Marc Ambinder is right. Obama's rhetoric is in a different "emotional register" from John McCain's. It's in a different "emotional register" from every U.S. president – not just the Coolidges but the Kennedys, too.
And what if Obama wins?
...the laugh will be on those of us who think that serious times demand grown-up rhetoric.
Trouble is, there may be many fewer Americans who demand grown-up rhetoric than there were before the sixties generation came along and made adolescence a permanent state of grace.
Obama's rhetoric is soaring, but it's also frightening. Steyn is right. It's different from that of every American president. It is not in the American political tradition. It's more in the religious tradition, or, frankly, in the tradition of major demagogues and dictators of the last century. That is harsh, I know, but read Steyn, and read the quotes, and see if you don't agree.
June 7, 2008. Permalink 
HIS FOREIGN AFFAIRS
Con Coughlin, of London's Telegraph, continues the survey of Obamism, and finds that the movement's leader bears a striking similarity to a certain Jimmah Carter, whose enthusiasm for Obama has begun to bubble over:
Americans have, of course, been here before: in 1976, sickened by Watergate, they elected a naïve and inexperienced peanut farmer from Georgia to clear away the cynicism that came to define the Nixon era. From the moment he took office in January 1977, President Jimmy Carter made it clear that he wanted to make a new start in America's relations with the rest of the world. Gone was the hard-nosed Realpolitik of Henry Kissinger. Mr Carter transformed US policy by insisting that human rights be placed at the top of the agenda - with disastrous results.
Ah yes, I remember it well. Coughlin goes on:
One of the less appealing aspects of Mr Obama's campaign has been the support he has attracted from Mr Carter who, seemingly oblivious to his handling of the Iran debacle (which culminated in 66 Americans being held hostage in Tehran for 444 days), has not been shy about offering his advice. Mr Carter was at it again this week, counselling Mr Obama against making Hillary Clinton his running mate.
Like Mr Carter, Mr Obama is an outsider who was relatively unknown before he decided to make his run for the White House. And like Mr Carter, Mr Obama appears determined to undertake a radical change in the way Washington does business with the outside world; changes that could have the same disastrous consequences for America and the rest of the world as Mr Carter's policy.
And...
Mr Obama's policies are not just naïve; they are unworkable, a fact he now seems belatedly to have taken on board. Addressing the annual conference of AIPAC, the pro-Israel lobby group, in Washington on Wednesday night, Mr Obama declared that he would do "everything in my power" to prevent Iran acquiring nuclear weapons.

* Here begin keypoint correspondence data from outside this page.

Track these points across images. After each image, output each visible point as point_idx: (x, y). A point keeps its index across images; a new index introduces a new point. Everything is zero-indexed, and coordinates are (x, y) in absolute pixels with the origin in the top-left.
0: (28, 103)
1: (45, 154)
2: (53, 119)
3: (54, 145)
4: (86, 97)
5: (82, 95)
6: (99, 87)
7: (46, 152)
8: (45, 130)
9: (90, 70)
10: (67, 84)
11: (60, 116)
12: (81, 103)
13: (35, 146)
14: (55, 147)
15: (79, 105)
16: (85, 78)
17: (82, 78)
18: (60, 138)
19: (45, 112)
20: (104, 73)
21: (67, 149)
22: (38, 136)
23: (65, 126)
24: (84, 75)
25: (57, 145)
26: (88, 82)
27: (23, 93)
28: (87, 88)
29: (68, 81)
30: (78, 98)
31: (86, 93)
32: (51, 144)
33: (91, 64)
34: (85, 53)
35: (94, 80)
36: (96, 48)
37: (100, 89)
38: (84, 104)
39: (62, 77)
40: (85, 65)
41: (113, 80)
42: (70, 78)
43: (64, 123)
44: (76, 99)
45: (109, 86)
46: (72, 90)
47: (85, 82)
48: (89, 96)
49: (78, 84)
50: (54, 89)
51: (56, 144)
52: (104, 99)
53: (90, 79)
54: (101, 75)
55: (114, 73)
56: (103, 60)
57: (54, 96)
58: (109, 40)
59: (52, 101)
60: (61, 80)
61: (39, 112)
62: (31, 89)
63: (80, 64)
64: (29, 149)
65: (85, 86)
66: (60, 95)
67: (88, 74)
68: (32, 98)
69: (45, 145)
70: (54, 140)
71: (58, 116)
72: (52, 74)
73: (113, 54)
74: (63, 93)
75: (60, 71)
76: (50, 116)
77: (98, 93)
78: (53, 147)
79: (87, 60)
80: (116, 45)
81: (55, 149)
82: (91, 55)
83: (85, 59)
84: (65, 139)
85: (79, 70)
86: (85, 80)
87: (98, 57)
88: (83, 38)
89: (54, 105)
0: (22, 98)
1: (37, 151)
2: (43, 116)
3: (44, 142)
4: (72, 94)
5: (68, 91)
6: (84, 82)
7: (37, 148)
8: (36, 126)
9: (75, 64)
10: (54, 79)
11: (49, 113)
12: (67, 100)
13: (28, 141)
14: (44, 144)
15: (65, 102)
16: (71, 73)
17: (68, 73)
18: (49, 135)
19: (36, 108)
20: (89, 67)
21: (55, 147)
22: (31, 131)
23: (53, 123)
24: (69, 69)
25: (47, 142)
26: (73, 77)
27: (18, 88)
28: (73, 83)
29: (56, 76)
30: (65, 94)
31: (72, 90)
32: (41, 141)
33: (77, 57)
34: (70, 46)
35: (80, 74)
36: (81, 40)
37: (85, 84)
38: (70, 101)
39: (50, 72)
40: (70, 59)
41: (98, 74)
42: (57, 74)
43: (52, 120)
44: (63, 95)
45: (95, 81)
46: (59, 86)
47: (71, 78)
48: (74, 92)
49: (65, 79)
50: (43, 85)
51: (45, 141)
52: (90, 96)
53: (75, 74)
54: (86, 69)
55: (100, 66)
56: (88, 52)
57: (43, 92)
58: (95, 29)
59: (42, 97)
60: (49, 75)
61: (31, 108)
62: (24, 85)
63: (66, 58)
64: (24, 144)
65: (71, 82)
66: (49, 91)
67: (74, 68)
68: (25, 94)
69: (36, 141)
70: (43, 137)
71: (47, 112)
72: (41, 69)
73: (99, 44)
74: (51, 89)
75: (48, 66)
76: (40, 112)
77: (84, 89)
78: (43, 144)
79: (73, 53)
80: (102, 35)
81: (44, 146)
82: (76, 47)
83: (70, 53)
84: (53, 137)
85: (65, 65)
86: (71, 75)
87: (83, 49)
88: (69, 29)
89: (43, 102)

Even if he was vague about precisely how he intends to do this, it is a welcome improvement on his previous policy statements on Iran. But if he really wants to reassure the American public, and the wider world, that he has the credentials to be an effective world leader, he needs to give a lot more thought to how he will tackle the great security challenges of our age, whether it be protecting us from the designs of Islamist terrorists or the nuclear ambitions of crazed dictators.
Finally...
Otherwise, I fear that Osama bin Laden and his chums will be rubbing their hands with glee at the prospect of Mr Obama becoming the 44th President of the United States of America.
And that's a sobering thought. Also, it isn't only Obama. It's the people he chose to be around him, even if he's had to set them adrift for the convenience of the campaign. It's Samantha Power and Robert Malley and the obnoxious Zbig Brzezinski, and of course it's his official delegation in his meetings with God - the Rev. Jeremiah Wright Jr. and Father Pfleger
But we must not question. We must simply sit here and mumble, "Yes we can." I always thought "Hallelujah!" was punchier.